Vaseline Healing Jelly ($5.19; amazon.ca)
“I grew up in Africa where getting tick bite fever was a real issue,” explains Wendy Gardner, founder and alchemist at Glow Skincare. “You should not try pulling them out when you see them as they leave their jaws/head embedded — instead smear some Vaseline over the tick, and then it releases its hold to be able to breathe. Then you can remove it. Otherwise you stand to get an infection from the head.”
Tweezerman Point Tweezer ($29; amazon.ca)

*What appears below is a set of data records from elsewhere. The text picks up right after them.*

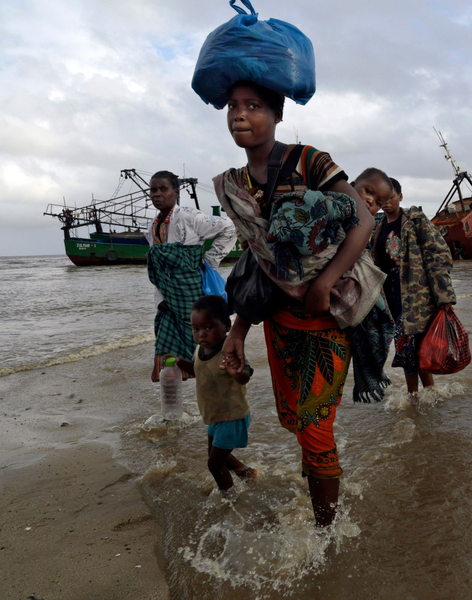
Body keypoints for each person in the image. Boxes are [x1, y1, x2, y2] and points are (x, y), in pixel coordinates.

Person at [214, 81, 376, 527]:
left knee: (315, 424)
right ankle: (320, 505)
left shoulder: (309, 160)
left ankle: (325, 538)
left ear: (278, 115)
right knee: (300, 422)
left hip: (328, 315)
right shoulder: (238, 183)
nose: (239, 114)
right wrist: (237, 331)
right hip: (280, 321)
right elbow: (259, 262)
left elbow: (362, 220)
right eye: (232, 106)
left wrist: (325, 280)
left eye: (253, 106)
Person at [145, 170, 236, 382]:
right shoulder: (152, 227)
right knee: (168, 341)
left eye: (163, 189)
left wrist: (210, 260)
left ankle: (217, 378)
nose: (157, 194)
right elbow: (158, 270)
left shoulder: (189, 216)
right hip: (169, 296)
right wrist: (160, 299)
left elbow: (229, 227)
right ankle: (181, 384)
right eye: (153, 190)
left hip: (191, 289)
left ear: (176, 192)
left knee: (201, 336)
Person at [372, 178, 457, 400]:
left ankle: (418, 398)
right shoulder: (378, 227)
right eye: (382, 199)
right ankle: (425, 397)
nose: (387, 202)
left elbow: (438, 255)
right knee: (410, 346)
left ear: (401, 196)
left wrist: (444, 295)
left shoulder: (415, 221)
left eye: (391, 197)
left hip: (417, 296)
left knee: (413, 345)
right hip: (392, 296)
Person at [175, 295, 257, 497]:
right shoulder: (200, 350)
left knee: (214, 464)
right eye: (196, 329)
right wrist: (180, 363)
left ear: (227, 326)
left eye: (208, 327)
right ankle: (246, 473)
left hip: (232, 417)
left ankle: (229, 498)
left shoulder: (229, 352)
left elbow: (245, 375)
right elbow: (199, 370)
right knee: (217, 455)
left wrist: (236, 372)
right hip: (215, 415)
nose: (201, 334)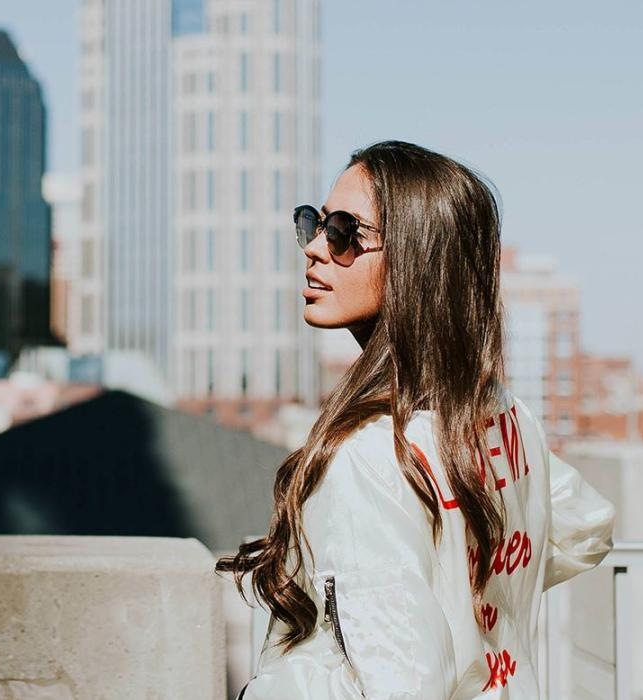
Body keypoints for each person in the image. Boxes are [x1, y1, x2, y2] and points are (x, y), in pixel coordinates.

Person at [219, 141, 616, 698]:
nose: (313, 247)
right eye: (313, 223)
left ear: (418, 260)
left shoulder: (368, 453)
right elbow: (585, 524)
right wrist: (464, 592)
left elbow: (401, 685)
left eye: (343, 232)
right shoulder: (500, 412)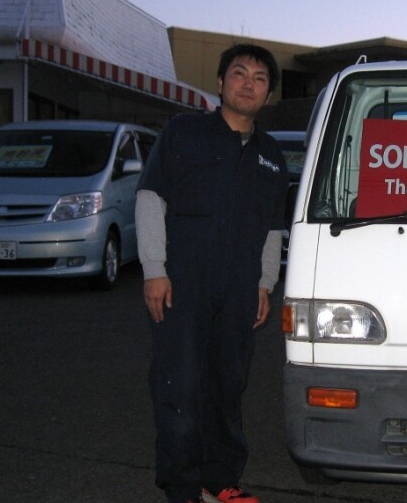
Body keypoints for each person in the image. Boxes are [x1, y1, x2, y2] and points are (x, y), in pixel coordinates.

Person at [135, 44, 288, 503]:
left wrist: (264, 284)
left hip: (239, 289)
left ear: (268, 94)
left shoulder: (271, 155)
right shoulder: (184, 133)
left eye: (259, 79)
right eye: (239, 74)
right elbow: (150, 199)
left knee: (227, 387)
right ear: (220, 83)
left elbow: (272, 228)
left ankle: (219, 481)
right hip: (182, 284)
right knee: (179, 387)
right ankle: (182, 487)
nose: (248, 84)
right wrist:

If the tick has bitten and latched on, you’re going to need tweezers to remove it with a pair of fine tweezers. “Using your tweezers, grab the tick as closely to your skin as possible,” says Mike Nicosia, founder of Conquerwild. ” Aim for its mouth parts, not its body. Once you’ve got a firm hold on it, pull backward with some force. Don’t twist or bend it.”
Isopropyl Alcohol 99.999% 1 Litre ($10.49; amazon.ca)
Once you’ve removed the tick, Nicosia says you may want to place it in a sealed bag with rubbing alcohol — which should kill it — before discarding it.
Tick Remover Tool Kit For Humans And Pets ($12.95; amazon.ca)
If you already have a first aid tucked into the backseat of your car or under the kitchen sink at the cottage, consider adding a simple tick removal tool kit to your arsenal. You never know when it’ll come in handy, and removing the tick ASAP is your best defense against potential disease.